Clinical Study of Ibrutinib in the Treatment of Relapsed/Refractory Diffuse Large B-Cell Lymphoma.
10.19746/j.cnki.issn.1009-2137.2025.03.023
- Author:
Yu-Ning YAO
1
;
Hao JIANG
2
;
Lu-Min TANG
1
;
Ye LOU
3
Author Information
1. Department of Hematology,Daqing People's Hospital, Daqing 163316, Heilongjiang Province, China.
2. Neurology Department, Daqing People's Hospital, Daqing 163316, Heilongjiang Province, China.
3. Department of Hematology, Longnan Hospital of Daqing City, Daqing 163458, Heilongjiang Province, China.
- Publication Type:Journal Article
- Keywords:
relapsed/refractory diffuse large B-cell lymphoma;
ibrutinib;
clinical effects;
safety
- MeSH:
Humans;
Piperidines/therapeutic use*;
Lymphoma, Large B-Cell, Diffuse/drug therapy*;
Adenine/therapeutic use*;
Rituximab/therapeutic use*;
Lenalidomide/therapeutic use*;
Male;
Female;
Middle Aged;
Antineoplastic Combined Chemotherapy Protocols/therapeutic use*;
Adult;
Aged;
Pyrimidines/therapeutic use*;
Pyrazoles/therapeutic use*;
Treatment Outcome
- From:
Journal of Experimental Hematology
2025;33(3):784-788
- CountryChina
- Language:Chinese
-
Abstract:
OBJECTIVE:To study the clinical effects of ibrutinib in the treatment of relapsed/refractory diffuse large B-cell lymphoma (RRDLBCL).

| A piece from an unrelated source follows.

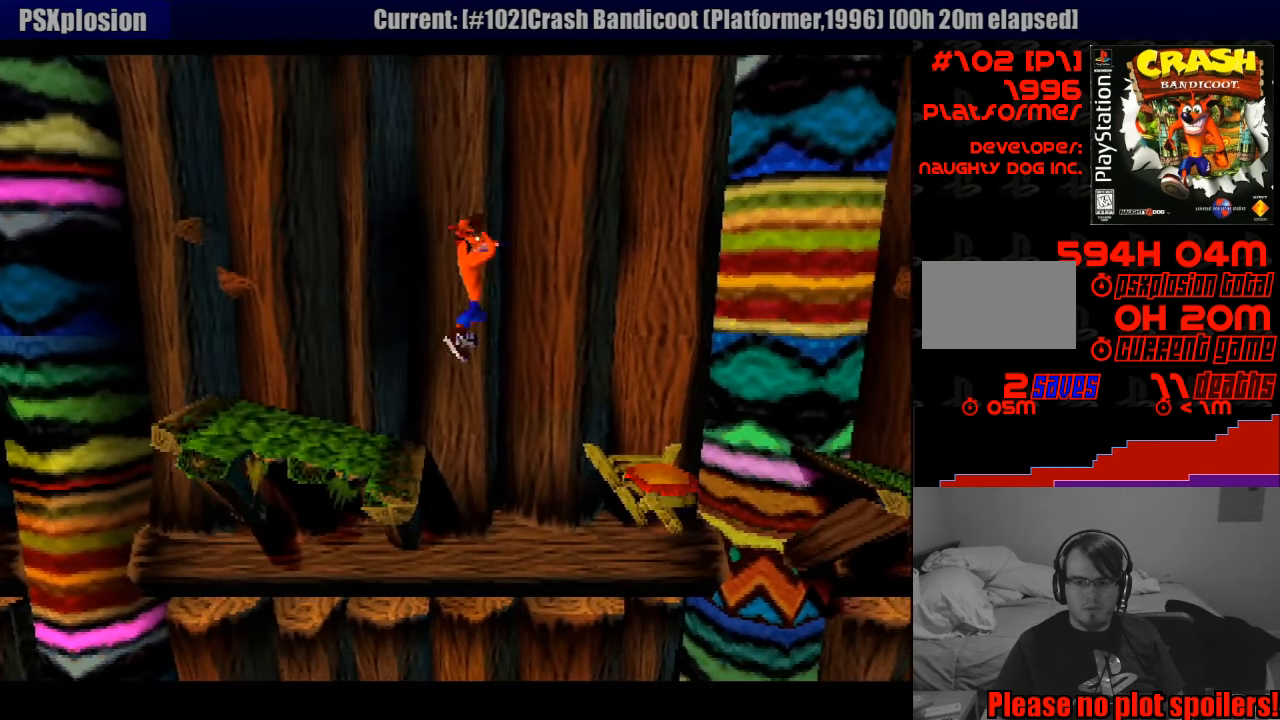
{"buttons": ["DPAD_RIGHT"], "events": [[66, "CROSS", "up"], [217, "DPAD_RIGHT", "up"], [417, "DPAD_RIGHT", "down"]]}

METHODS:A total of 101 patients with RRDLBCL in Daqing People's Hospital from September 2019 to September 2022 were selected. 45 patients were received ibrutinib monotherapy, 36 patients were received a combination therapy of ibrutinib, rituximab, and lenalidomide, and 20 patients were received a combination therapy of ibrutinib and lenalidomide. The clinical effects were observed.
RESULTS:The median duration of treatment for all patients was 4 (2-9) months. The disease control rates(DCR) and objective response rates(ORR) in the ibrutinib monotherapy group were 46.67% and 26.67%, respectively. In the combination therapy group of ibrutinib, rituximab, and lenalidomide, the DCR and ORR were 69.44% and 44.44%, respectively. In the combination therapy group of ibrutinib and lenalidomide, the DCR and ORR were 60.00% and 35.00%, respectively. The DCR and ORR in the combination therapy group of ibrutinib, rituximab, and lenalidomide were significantly higher than those in the ibrutinib monotherapy group (P < 0.05). There were no significant differences in DCR and ORR between the combination therapy group of ibrutinib and lenalidomide and the ibrutinib monotherapy group (P >0.05). The median follow-up time of all patients was 15 (5-35) months, with a median overall survival(OS) of 21.0 (15.8-26.2) months and a median progression-free survival(PFS) of 14.0 (12.1-15.9) months. In the ibrutinib monotherapy group, the median OS and PFS were 15.0 (12.1-17.9) months and 12.0 (11.0-13.0) months, respectively. In the combination therapy group of ibrutinib and lenalidomide, the median OS and PFS were 22.0 (13.3-30.7) months and 16.0 (14.1-19.7) months, respectively. In the combination therapy group of ibrutinib, rituximab, and lenalidomide, the median OS and PFS were 23.0 (19.7-26.3) months and 17.0 (14.8-19.1) months, respectively. The median OS and PFS in the combination therapy group of ibrutinib, rituximab, and lenalidomide were significantly higher than those in the ibrutinib monotherapy group (P < 0.05). There were no significant differences in median OS and PFS between the combination therapy group of ibrutinib and lenalidomide and the combination therapy group of ibrutinib, rituximab, and lenalidomide (P >0.05). Hematological adverse reactions included neutropenia in 14 cases (13.86%), thrombocytopenia in 16 cases (15.84%), and leukopenia in 13 cases (12.87%). Non-hematological adverse reactions mainly included nausea and vomiting in 33 cases (32.67%) and fatigue in 44 cases (43.56%).
CONCLUSION:Ibrutinib has certain clinical effects and good safety in the treatment of RRDLBCL.